# Gui for C programs...



## indian_samosa (Mar 11, 2007)

Hi,
My friend does C programming.But the programs work in a DOS environment.He wants a GUI for the program kinda like some buttons and empty spaces to enter the values,etc.What should he study now to get what he wants ?? VB ??

Thanks in advance.


----------



## casanova (Mar 11, 2007)

GUI canbe created in C as well but it is annoying. As ur friend is comfortable with C, ask him to do C#.net


----------



## nileshgr (Mar 11, 2007)

If he knws C, then tell him to do VC. GUI Apps in VC are very easy.


----------



## indian_samosa (Mar 11, 2007)

thanks guys for the prompt reply.


----------



## webgenius (Mar 11, 2007)

That's what Visual Studio is for


----------



## Pathik (Mar 11, 2007)

tell him to learn c++ and then GUI in vc++ is very easy..


----------



## Sukhdeep Singh (Mar 11, 2007)

Thats why there is a difference between C++ and *Visual* C++


----------



## sakumar79 (Mar 11, 2007)

Alternatively, you can try Tcl/Tk for a cross-platform compatible solution

Arun


----------



## nishant_nms (Mar 11, 2007)

use bloodshed devC++


----------



## indian_samosa (Mar 11, 2007)

my god so many replies....thanks guys.I think he'll settle on Visual c++.


----------



## ApoorvKhatreja (Mar 12, 2007)

Even I wanted to know that........

Is Visual C++ the only way? I don't want to buy Visual Studio  ... Isn't there a freeware alternative???


----------



## nishant_nms (Mar 12, 2007)

see my post above


----------



## ApoorvKhatreja (Mar 12, 2007)

Ok. I have Bloodshed Dev C++. The only difference in Dev C++ and TC is that Dev C++ has the MingW compiler and follows latest ANSI/ISO standards.
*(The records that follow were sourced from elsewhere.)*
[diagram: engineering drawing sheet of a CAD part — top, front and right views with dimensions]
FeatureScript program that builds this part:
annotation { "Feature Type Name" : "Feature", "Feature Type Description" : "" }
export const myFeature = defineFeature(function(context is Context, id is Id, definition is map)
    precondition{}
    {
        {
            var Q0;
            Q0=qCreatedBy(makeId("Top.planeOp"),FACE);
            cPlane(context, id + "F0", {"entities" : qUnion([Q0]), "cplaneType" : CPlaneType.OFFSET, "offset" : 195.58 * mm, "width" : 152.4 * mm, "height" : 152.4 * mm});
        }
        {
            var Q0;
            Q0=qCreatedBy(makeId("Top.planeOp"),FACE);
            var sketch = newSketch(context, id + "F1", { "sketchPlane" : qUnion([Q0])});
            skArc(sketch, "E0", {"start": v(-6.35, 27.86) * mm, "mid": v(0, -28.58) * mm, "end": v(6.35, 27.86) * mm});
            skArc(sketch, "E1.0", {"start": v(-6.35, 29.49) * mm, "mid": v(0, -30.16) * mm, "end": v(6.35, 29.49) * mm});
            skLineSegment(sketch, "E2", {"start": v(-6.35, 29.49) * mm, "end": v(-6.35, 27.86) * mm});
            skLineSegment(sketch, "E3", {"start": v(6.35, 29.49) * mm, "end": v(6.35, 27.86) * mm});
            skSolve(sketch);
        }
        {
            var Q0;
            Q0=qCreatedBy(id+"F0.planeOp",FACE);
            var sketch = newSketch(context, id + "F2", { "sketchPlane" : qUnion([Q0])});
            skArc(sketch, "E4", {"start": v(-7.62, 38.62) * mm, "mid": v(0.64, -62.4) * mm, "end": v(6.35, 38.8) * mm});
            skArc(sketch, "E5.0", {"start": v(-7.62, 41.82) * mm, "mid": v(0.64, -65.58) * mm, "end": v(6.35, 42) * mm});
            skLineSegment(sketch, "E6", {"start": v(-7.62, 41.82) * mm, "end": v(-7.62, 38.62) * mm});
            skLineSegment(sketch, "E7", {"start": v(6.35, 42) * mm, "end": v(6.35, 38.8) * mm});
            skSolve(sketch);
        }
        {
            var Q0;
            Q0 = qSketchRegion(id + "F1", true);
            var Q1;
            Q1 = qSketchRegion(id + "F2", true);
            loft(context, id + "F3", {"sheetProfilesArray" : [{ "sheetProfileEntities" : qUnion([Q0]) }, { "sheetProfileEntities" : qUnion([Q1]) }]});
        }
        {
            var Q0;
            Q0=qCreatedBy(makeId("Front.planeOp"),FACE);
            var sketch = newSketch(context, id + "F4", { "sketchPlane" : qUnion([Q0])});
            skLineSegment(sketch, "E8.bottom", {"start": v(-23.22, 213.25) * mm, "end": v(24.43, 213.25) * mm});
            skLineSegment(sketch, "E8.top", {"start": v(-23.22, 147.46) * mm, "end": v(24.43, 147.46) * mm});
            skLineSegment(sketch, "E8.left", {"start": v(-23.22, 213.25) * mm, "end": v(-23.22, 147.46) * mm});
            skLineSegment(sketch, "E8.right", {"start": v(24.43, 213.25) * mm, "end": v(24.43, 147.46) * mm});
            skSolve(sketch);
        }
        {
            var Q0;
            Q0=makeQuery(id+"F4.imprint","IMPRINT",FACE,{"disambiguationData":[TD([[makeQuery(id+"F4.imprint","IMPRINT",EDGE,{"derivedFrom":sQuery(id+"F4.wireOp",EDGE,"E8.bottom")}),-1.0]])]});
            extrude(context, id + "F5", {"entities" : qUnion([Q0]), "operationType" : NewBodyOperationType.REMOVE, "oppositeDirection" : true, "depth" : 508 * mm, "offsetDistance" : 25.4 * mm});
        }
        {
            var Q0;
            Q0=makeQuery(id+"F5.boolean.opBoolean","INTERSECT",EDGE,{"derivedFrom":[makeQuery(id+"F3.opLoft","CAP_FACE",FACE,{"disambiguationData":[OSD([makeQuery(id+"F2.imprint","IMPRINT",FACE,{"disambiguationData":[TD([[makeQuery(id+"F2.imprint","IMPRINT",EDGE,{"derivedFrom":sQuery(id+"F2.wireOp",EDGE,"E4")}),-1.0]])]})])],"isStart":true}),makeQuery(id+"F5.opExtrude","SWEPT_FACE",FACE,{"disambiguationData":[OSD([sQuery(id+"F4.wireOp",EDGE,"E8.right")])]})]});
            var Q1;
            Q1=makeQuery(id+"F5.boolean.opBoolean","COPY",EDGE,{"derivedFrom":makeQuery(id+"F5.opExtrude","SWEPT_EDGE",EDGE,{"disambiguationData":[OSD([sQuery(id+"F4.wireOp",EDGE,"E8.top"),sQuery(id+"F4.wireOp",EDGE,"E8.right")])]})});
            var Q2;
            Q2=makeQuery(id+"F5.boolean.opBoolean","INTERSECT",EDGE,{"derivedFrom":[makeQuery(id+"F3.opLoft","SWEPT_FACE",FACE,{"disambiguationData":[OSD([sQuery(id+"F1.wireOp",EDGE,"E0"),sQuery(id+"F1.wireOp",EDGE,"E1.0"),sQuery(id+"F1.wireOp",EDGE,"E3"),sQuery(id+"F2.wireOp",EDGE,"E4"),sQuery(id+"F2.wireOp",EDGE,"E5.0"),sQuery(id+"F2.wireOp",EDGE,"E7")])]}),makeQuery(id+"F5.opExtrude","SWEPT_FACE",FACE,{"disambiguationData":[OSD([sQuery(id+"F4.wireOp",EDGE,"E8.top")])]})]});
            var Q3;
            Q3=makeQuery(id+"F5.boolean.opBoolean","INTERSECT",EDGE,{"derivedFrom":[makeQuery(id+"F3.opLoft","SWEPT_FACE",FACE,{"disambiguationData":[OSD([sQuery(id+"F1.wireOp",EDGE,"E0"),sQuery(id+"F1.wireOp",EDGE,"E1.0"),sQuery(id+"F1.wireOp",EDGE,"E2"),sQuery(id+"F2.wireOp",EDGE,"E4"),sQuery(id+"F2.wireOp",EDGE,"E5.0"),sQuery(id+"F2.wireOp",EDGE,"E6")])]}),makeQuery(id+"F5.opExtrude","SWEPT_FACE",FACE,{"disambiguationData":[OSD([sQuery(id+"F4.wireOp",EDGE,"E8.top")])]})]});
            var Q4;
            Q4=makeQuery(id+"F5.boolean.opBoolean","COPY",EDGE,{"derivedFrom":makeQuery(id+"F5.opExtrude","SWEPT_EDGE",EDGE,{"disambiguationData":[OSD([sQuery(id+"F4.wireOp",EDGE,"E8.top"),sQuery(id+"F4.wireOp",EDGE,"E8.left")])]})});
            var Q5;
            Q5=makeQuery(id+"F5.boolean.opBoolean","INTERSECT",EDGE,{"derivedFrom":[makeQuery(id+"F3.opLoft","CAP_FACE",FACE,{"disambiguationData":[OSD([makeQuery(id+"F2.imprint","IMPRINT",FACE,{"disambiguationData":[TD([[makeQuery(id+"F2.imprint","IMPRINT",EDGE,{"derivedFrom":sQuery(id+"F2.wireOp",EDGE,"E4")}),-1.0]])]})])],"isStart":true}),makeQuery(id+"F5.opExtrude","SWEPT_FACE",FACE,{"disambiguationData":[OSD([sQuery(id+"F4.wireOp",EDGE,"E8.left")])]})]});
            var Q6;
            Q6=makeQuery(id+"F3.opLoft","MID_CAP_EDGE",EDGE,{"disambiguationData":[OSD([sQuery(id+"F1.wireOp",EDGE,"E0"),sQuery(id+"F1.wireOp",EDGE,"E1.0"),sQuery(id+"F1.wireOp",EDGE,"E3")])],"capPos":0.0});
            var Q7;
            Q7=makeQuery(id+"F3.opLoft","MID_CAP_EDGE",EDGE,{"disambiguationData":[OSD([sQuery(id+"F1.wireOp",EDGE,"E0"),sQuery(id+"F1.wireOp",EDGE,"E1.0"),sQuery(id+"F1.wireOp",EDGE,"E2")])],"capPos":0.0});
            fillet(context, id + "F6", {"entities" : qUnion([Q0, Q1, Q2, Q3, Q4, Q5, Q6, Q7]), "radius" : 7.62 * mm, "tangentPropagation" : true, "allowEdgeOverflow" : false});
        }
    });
How do I make GUI programs with a development environment???


----------



## sakumar79 (Mar 13, 2007)

Try Visual C++ Express Edition which is available as a free download on the MS website...

Arun


----------



## indian_samosa (Mar 13, 2007)

sakumar thanks for the above info..


----------



## sakumar79 (Mar 13, 2007)

You are welcome

Arun


----------